Was hat die Freimaurerei jüngeren Brüdern zu
bieten?
(Alpina 8-9/2009)
Der Titel dieses Studienthemas «Was hat
die Freimaurerei jüngeren Brüdern zu
bieten?» ist bewusst provokativ gewählt. Die
Provokation liegt nämlich in der Erwartungshaltung:
dass die Freimaurerei etwas bieten
muss. Natürlich tut sie dies auch, aber man
darf es nicht in abwartender Haltung verlangen.

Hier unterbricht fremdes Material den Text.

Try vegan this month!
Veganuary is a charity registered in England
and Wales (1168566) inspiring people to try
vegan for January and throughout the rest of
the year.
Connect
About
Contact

Es ist erstens ein Geben und Nehmen
und zweitens ein gegenseitiger Prozess. Die
Jungen (sagen wir einmal in irdischen Jahren
ausgedrückt) lernen von den Alten, indem sie
zuhören (wie es sich für einen Lehrling
geziemt). Dabei werden sie Wissen aneignen,
das ihnen bisher verborgen geblieben ist. Die
Alten ihrerseits können von der Jugend wieder
die Eigenschaften aneignen, die ihnen
das Leben bisher abgeschliffen und wegerodiert
hat. Beides ist für ein erfülltes Leben von
prinzipieller Wichtigkeit. Das Studienthema
beschäftigt sich also mit Lernen, Austausch
von Ideen und Idealen. Oftmals werden abstrakte
Werte und Ideale in Modellen oder
Gleichnissen weitergegeben. Eine tragende
Rolle wurde in der Antike der Mathematik
zugeschrieben.
Im Buch «der Staat» entwickelte der Philosoph
Platon eine Ideenlehre, worin er im
sechsten Buch über die Mathematiker
schrieb: «… Sie behelfen sich mit sichtbaren
Figuren und untersuchen sie, denken
aber dabei nicht an die Figuren, sondern an
die Urbilder, denen sie gleichen; so untersuchen
sie das Viereck an sich und seine
Diagonale, aber nicht die gezeichnete, und
ähnlich bei allem anderen; die Gebilde, die
sie formen und zeichnen, von denen es
wieder Schatten und Abbilder im Wasser
gibt, diese gebrauchen sie nur als Abbilder
und suchen die Urbilder an sich zu erkennen,
die man nur durch das reine Denken
erkennt." (Übersetzung Karl Vretska, Buch
VI, 510 d+e). Die gedachten mathematischen
Formen der Dinge sind also die Ideale
sowohl im Gegensatz zu den Zeichnungen
als auch zu den Dingen selbst.
Wenn wir unseren jungen Brüdern (sei es in
weltlichen oder maurerischen Jahren
gerechnet) vom Arbeiten am rauhen Stein,
von den grossen und kleinen Lichtern
berichten, dann ist es ebenfalls metaphysisch
zu verstehen. Ein Sinnbild für Geisteshaltung
und Richtschnur für das eigene
Handeln. Bloss: wie vermitteln wir diese
Werte fassbarer, beGREIFbarer? Müssten wir
uns also nicht eher fragen «wie können wir
den Jungen das bieten, was die Freimaurerei
uns allen bietet?». Dann wird das Lernen zur
LebensERFAHRUNG oder wie es Diogenes
ausdrückt: «Bildung ist für die Jungen Weisheit,
für die Alten Ermutigung, für die Armen
Reichtum und für die Reichen Schmuck».